Kâf. Ve bereketi pek ziyâde olan Kur'an hakkı için. Habibim! O kâfirler, seni tasdik etmediler.
Kâf. Şanlı şerefli Kur'ân hakkı için.
Kaf. Zikir'li (uyarıcı, şerefli) Kur'an'a andolsun,
KAF! Bu şanlı Kuran önemlidir.
Kâf, şerefli Kur'an'a and olsun,
Kaf. Şerefi pek yüce olan Kur'ân'a and olsun.
Kâf. Şanı yüce, ilahî cömertlikle dolu Kur'an'a yemin olsun ki,
ķaaf ya'nį tamām oldı iş yā ŧaġ adı. daħı ķur’ān ḥaķķı-y-içün ululıķlu...
Ḳur’ān ḥaḳḳı‐çun ki ol ẕāt‐ı ilāhī mecd ve şeref ṣāḥibidir bir çoḳ ḳādir ve ḳayyūmgibi āsumānnıñ miftāḥıdur.
Qaf! (Ya Peyğəmbər!) Şanlı Qur’ana and olsun (ki, Məkkə müşrikləri sənə iman gətirmədilər)!

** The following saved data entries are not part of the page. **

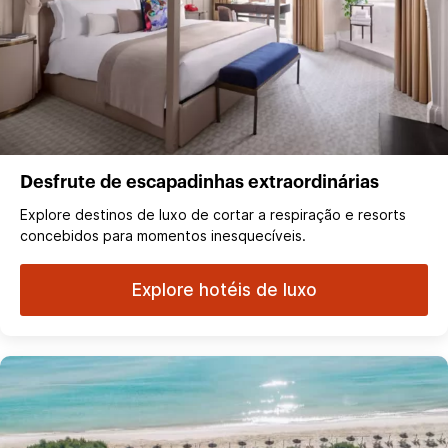
Desfrute de escapadinhas extraordinárias
Explore destinos de luxo de cortar a respiração e resorts
concebidos para momentos inesquecíveis.
Explore hotéis de luxo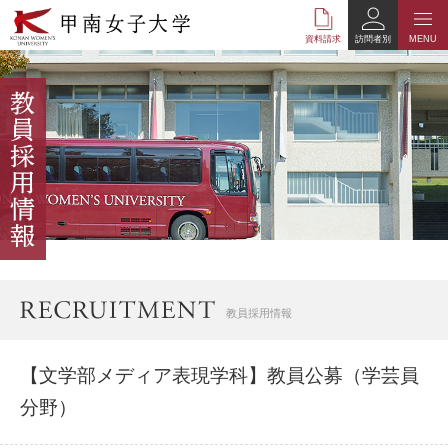
本
文
資料請求
訪問者別
MENU
へ
の
リ
ン
ク
ナ
ビ
ゲ
ー
シ
ョ
ン
へ
教員採用情報
の
リ
ン
【文学部メディア表現学科】教員公募（学芸員
ク
分野）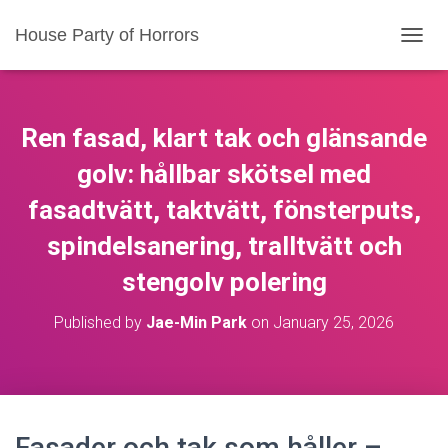
House Party of Horrors
T
O
G
G
L
Ren fasad, klart tak och glänsande
E
N
golv: hållbar skötsel med
A
fasadtvätt, taktvätt, fönsterputs,
V
I
spindelsanering, tralltvätt och
G
A
stengolv polering
T
I
O
Published by
Jae-Min Park
on
January 25, 2026
N
Fasader och tak som håller –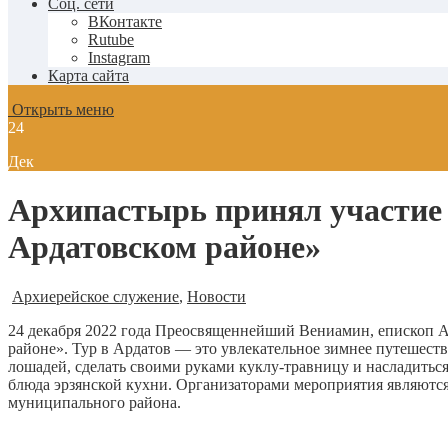
Соц. сети
ВКонтакте
Rutube
Instagram
Карта сайта
Открыть меню
24
Дек
Архипастырь принял участие
Ардатовском районе»
Архиерейское служение
,
Новости
24 декабря 2022 года Преосвященнейший Вениамин, епископ 
районе». Тур в Ардатов — это увлекательное зимнее путешеств
лошадей, сделать своими руками куклу-травницу и насладитьс
блюда эрзянской кухни. Организаторами мероприятия являютс
муниципального района.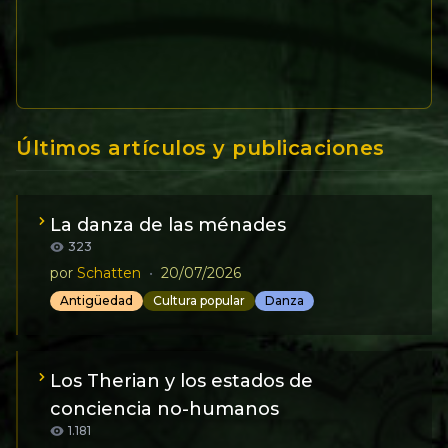
Últimos artículos y publicaciones
La danza de las ménades
323
por
Schatten
•
20/07/2026
Antigüedad
Cultura popular
Danza
Los Therian y los estados de
conciencia no-humanos
1.181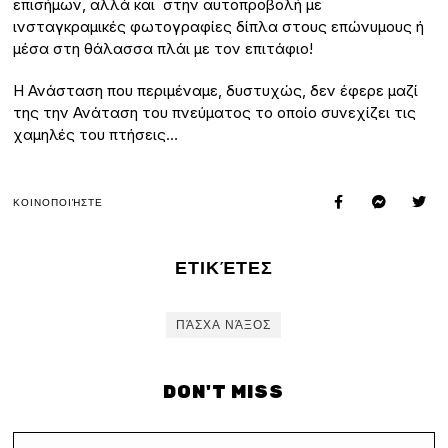
επισήμων, αλλά και στην αυτοπροβολή με
ινσταγκραμικές φωτογραφίες δίπλα στους επώνυμους ή
μέσα στη θάλασσα πλάι με τον επιτάφιο!
Η Ανάσταση που περιμέναμε, δυστυχώς, δεν έφερε μαζί
της την Ανάταση του πνεύματος το οποίο συνεχίζει τις
χαμηλές του πτήσεις…
ΚΟΙΝΟΠΟΙΉΣΤΕ
ΕΤΙΚΈΤΕΣ
ΠΆΣΧΑ ΝΆΞΟΣ
DON'T MISS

Qaf. By the glorious Qur’an,
Qaf:(4939) By the Glorious(4940) Qur´an (Thou art Allah.s Messenger..*
4939 This is an Abbreviated Letter. For Abbreviated letters generally, see Appendix I. This particular Abbreviated Letter Qaf occurs only here as a single letter, and in combination at the beginning of S. 42, where I was unable to explain the full combination. Here the Qaf is taken by several Commentators to represent Qudiya al Amr, "the matter has been decreed," with reference to the eschatological trend of the Surah. Allah knows best. 4940 Majid (translated "Glorious") is one of the beautiful appellations of the Qur'an. Its glory is that of the rising sun: the more it rises on your mental and spiritual horizon, the more you are lost in admiration of its glory. Its meanings are manifest and inexhaustible. The greater your experience, the more light is your spiritual eye able to bear. And in that glory is a beauty that none can tell who has not experienced it in his soul. It is itself the proof of the mission of the Prophet.